Because I've worked as a trainer, I have probably witnessed the most brutal abuse to the English language speakers can commit. I haven't talked to George W. Bush yet, but you know what I mean. Anyhow, I've decided to make a list of the things people say that make me want to hand them a grammar book.
1. With regards
Always. ALWAYS. When I worked at a call center, there was never a class that I did not correct trainees for saying this. It shouldn't be "with regards". It should either be "with regard to", "in regard to", or "as regards". Stop with the extra 's', this isn't Parseltongue.
2. Cope up with
I think people confuse this with "catch up with", as in "I can't catch up with you" so they end up using it in the same context. However, "cope" is only used with "with". So you don't "cope up with", you just "cope with" it. Capish?
3. Lose VS Loose
I have seen one too many quotes end up becoming unintentionally funny because of a mistake with these two words. Let's review. Lose with the single 'o' is a verb, the one with 'oo' is an adjective. So technically, you can't "loose" things or people. Unless you're talking about an entirely different thing that isn't exactly appropriate in this situation. When in doubt, Google it. If you're going to post an FB status or tweet, what's the harm in opening another browser and checking if that statement is going to make you look like a moron? A little effort goes a long way.

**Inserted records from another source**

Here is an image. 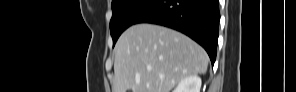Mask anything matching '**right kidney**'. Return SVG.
Wrapping results in <instances>:
<instances>
[{
  "mask_svg": "<svg viewBox=\"0 0 296 92\" xmlns=\"http://www.w3.org/2000/svg\"><path fill=\"white\" fill-rule=\"evenodd\" d=\"M201 78L197 75H191L181 80L173 92H200Z\"/></svg>",
  "mask_w": 296,
  "mask_h": 92,
  "instance_id": "obj_1",
  "label": "right kidney"
}]
</instances>
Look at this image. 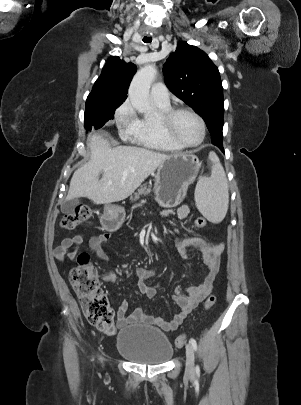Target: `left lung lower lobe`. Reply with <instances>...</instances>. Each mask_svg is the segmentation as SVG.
<instances>
[{
	"label": "left lung lower lobe",
	"instance_id": "1",
	"mask_svg": "<svg viewBox=\"0 0 301 405\" xmlns=\"http://www.w3.org/2000/svg\"><path fill=\"white\" fill-rule=\"evenodd\" d=\"M211 142L223 151V146H222L221 141H219L217 138L214 137L211 139Z\"/></svg>",
	"mask_w": 301,
	"mask_h": 405
}]
</instances>
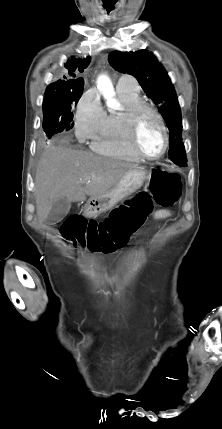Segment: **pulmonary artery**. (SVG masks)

4. Pluralization of Mass Nouns
I almost fell out of my seat once when I heard a trainer say "Don't use jargons." I mean, really, how did you get hired? The problem with being a Filipino speaker is that you can't get pluralization out of your system. We tend to just add the rough equivalent of "mga" to anything when we feel like it. Furnitures, grammars, stuffs, advices, FEEDBACKS. Here's a tip. Try adding a number directly before that word and see if it makes you cringe (i.e. three furnitures, five advices). If the answer is yes, then remove the number and the 's' along with it. It will make me love you a little more.
5. Did + Past tense of the verb
"Did you bought that bag na from Louis Vuitton?" "Yah, I so love it kaya."
Maybe you should have spent all of that money to buy a new brain instead. I don't understand why people find it difficult to use the base form. It's not called a BASE form for nothing, you know. Did/Do/Does + the base form of the verb. C'mon people, you're always complaining about how hard English is but you actually make it harder. Say it with me now, "Did you BUY that bag from Louis Vuitton?" Now, didn't that sound less annoying? Well, the answer is no, but at least you're grammatically correct.